La matrice naturalistica del fare pittorico di Andrea Dagnino designa la disposizione dell'animo a filtrare le valenze oggettive attraverso l'avventura fisica e poetica del colore.
Alberi, case, stradine campestri o scorci marini appaiono assorti nella attonita e silenziosa atmosfera rarefatta che, in una mirabile sintesi, avvolge le case cancellando le tracce del tempo.

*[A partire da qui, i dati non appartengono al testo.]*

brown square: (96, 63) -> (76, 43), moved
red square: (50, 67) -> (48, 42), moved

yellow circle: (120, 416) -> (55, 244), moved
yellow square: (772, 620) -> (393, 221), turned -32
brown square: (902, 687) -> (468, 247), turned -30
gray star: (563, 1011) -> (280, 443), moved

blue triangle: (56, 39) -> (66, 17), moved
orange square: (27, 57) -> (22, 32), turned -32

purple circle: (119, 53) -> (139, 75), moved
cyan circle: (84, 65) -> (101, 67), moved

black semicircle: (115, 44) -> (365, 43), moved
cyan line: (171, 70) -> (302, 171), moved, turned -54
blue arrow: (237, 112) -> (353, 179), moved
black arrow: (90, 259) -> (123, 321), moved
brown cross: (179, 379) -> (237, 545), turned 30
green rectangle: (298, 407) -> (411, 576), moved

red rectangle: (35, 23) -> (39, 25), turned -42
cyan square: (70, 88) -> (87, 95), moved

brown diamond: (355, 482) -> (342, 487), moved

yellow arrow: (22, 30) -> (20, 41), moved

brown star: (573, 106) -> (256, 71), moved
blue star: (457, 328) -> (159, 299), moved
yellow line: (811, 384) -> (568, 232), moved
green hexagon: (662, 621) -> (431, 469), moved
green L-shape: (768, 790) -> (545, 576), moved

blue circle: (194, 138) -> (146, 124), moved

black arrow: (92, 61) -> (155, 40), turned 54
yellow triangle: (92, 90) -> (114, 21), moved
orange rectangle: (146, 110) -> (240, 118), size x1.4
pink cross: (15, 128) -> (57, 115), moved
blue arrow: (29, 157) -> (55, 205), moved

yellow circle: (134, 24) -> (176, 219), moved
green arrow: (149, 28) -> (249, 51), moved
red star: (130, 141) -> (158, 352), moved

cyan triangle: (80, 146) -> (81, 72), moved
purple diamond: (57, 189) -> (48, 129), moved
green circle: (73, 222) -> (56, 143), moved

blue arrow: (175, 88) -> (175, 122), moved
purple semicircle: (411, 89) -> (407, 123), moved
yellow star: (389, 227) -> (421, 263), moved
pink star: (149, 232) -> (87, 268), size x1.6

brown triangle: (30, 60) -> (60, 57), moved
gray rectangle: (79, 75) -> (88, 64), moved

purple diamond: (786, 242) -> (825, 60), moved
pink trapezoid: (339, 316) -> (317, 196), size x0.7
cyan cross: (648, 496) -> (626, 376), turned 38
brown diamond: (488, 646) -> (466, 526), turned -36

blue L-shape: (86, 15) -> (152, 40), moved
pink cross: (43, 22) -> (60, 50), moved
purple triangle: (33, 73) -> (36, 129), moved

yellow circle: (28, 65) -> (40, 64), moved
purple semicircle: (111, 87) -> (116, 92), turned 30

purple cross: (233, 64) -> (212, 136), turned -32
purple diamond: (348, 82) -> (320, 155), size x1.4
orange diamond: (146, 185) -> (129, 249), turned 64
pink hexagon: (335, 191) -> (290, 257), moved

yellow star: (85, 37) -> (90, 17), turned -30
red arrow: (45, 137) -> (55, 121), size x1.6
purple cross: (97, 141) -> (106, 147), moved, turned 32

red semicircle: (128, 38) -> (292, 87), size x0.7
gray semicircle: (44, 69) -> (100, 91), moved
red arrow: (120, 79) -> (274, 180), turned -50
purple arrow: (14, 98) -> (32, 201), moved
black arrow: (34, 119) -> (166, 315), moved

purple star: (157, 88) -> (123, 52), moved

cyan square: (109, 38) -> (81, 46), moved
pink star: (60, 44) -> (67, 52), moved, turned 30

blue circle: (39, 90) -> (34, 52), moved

Un'atmosfera filtrata e sussurrata dove i confini delle cose non sono determinati nella realtà oggettiva, ma assumono trasfigurazione fantastica.
La verità esterna si tramuta così in armonie coloristiche che si configurano in trasparenze e toni evanescenti attraverso la morbidezza degli impasti e la componente luministica.
Maria Rosa Mangini
E' una pittura che si abbandona quietamente al paesaggio, ad atmosfere ed emozioni rarefatte, quella di Andrea Dagnino.
Una "meditazione solitaria e riservata". Sembra davvero possedere i contenuti romanticamente ammorbiditi ,le delicate evanescenze ,spinte fino al confine con la fantasticheria, di questa ricognizione in un rasserenato panorama di alberi,case , stradine campestri e marine.
Il lirismo di Dagnino punta sulla discrezione, evitando facili effettismi in uno sfumare di sensazioni.
Mauro Bocci
Da "Il Secolo XIX" del 24 Ottobre
L'impegno assunto dal pittore lo svincola dal condizionamento grafico proponendo opere valide e poetiche...
V. Furfaro
Una pittura sognante e di sensibile vibrazione.